Kawasaki disease (KD), or mucocutaneous syndrome, is the leading cause of childhood-acquired heart disease in the developed world. There is much controversy on how best to treat children with KD and in particular who may benefit from additional treatment beyond the standard intravenous immunoglobulin (IVIG) and aspirin, such as the addition of corticosteroids.
To assess the impact of corticosteroid use on the incidence of coronary artery abnormalities in KD as either first-line or second-line treatment. Corticosteroids may be given alone or in conjunction with other accepted KD treatments. Secondary objectives include the effect of steroids on mortality, the time taken for laboratory parameters to normalise, the duration of acute symptoms (such as fever), the long-term impact of steroid use and evaluating their safety in KD and their efficacy in relevant population subgroups.
The Cochrane Vascular Information Specialist searched Cochrane Vascular's Specialised Register (25 November 2016) and the Cochrane Central Register of Controlled Trials (CENTRAL; 2016, Issue 10) in the Cochrane Library (searched 25 November 2016). Trial registries were also searched for details of ongoing or unpublished studies.
We selected randomised trials involving children with all severities of KD who were treated with corticosteroids, including different types of corticosteroid and different durations of treatment.
MJS and GMC independently selected studies, assessed evidence quality and extracted data. This process was overseen by AJW.
Seven trials consisting of 922 participants were included in this analysis. Trials ranged from 32 to 242 participants. On pooled analysis, corticosteroids reduced the subsequent occurrence of coronary artery abnormalities (odds ratio (OR) 0.29, 95% confidence interval (CI) 0.18 to 0.46; 907 participants; 7 studies; I² = 55%) without resultant serious adverse events (no events, 737 participants) and mortality (no events, 915 participants). In addition, corticosteroids reduced the duration of fever (mean difference (MD) -1.65 days, 95% CI -3.31 to 0.00; 210 participants; 2 studies; I² = 88%), time for laboratory parameters (erythrocyte sedimentation rate (ESR) and C-reactive protein (CRP)) to normalise (MD -2.80 days, 95% CI -4.38 to -1.22; 178 participants; 1 study) and length of hospital stay (MD -1.41 days, 95% CI -2.36 to -0.46; 39 participants; 1 study). No studies detailed outcomes beyond 24 weeks. Subgroup analysis showed some potential groups that may benefit more than others; however, further randomised controlled trials are required before this can be the basis for clinical action.Evidence quality was graded according to the GRADE system. Evidence was considered high quality for the incidence of serious adverse events, mortality and time for laboratory parameters to normalise. Evidence was considered moderate for the incidence of coronary artery abnormalities due to potential inconsistencies in data geography and patient benefits according to grouping. Evidence was moderate for duration of clinical symptoms (fever, rash) due to potential subjectivity in measurement. Evidence was moderate for length of hospital stay as only one study recorded this outcome. This means that we are reasonably confident that the true effect is close to that estimated in this work.

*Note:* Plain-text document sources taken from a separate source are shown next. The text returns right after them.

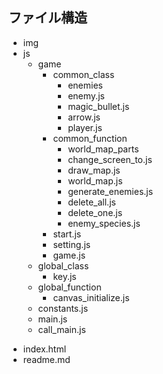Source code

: ## ファイル構造

- img <!-- 画像一覧 -->
- js <!-- js ファイル -->
    - game <!-- ゲーム内容に関わる処理 -->
        - common_class <!-- ゲーム内容における処理全般で使えるクラス -->
            - enemies <!-- 敵キャラクラス -->
            * enemy.js <!-- 敵キャラ大元クラス -->
            * magic_bullet.js <!-- 魔法弾クラス -->
            * arrow.js <!-- プレイヤーの武器である弓矢 Arrow クラス -->
            * player.js <!-- プレイヤー Player クラス -->
        - common_function <!-- ゲーム内容における処理全般で使える関数 -->
            - world_map_parts <!-- マップのパーツ(16 × 16 サイズ = 1画面分) -->
            * change_screen_to.js <!-- メインループを止めて、次の画面に遷移する関数 -->
            * draw_map.js <!-- マップのパーツのデータに従って、キャンパスに描画する関数 -->
            * world_map.js <!-- マップのパーツを組み合わせて、世界全体(ワールドマップ)を定義 -->
            * generate_enemies.js <!-- 敵キャラを実際に生成する -->
            * delete_all.js <!-- 配列の要素を全削除する -->
            * delete_one.js<!-- 特定の要素 (引数の element) を配列から削除 -->
            * enemy_species.js <!-- 敵の種類一覧 -->
        * start.js <!-- スタート画面 -->
        * setting.js <!-- 設定画面 -->
        * game.js <!-- プレイ画面 -->
    - global_class <!-- プログラム全体で用いるクラス -->
        * key.js <!-- 入力情報をつかさどる Key クラス -->
    - global_function <!-- プログラム全体で用いる関数 -->
        * canvas_initialize.js <!-- canvas をまっさらに初期化する関数 -->
    * constants.js <!-- プログラム全体で用いる定数はここに一覧で記載する -->
    * main.js <!-- 一番最初に呼ばれる関数 -->
    * call_main.js <!-- main 関数を呼ぶための関数(html と main 関数の仲介役) -->
* index.html <!-- 初期ページ -->
* readme.md <!-- このファイル -->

Moderate-quality evidence shows that use of steroids in the acute phase of KD can be associated with improved coronary artery abnormalities, shorter duration of hospital stay and a decreased duration of clinical symptoms. High-quality evidence shows reduced inflammatory marker levels. There were insufficient data available regarding incidence of adverse effects attributable to steroids, mortality and long-term (> 1 year) coronary morbidity. Certain groups, including those based in Asia, those with higher risk scores, and those receiving longer steroid treatment may have greater benefit from steroid use, especially with decreasing rates of heart problems, but more tests are needed to answer these questions. Evidence presented in this study suggests that treatment with a long course of steroids should be considered for all children diagnosed with KD until further studies are performed.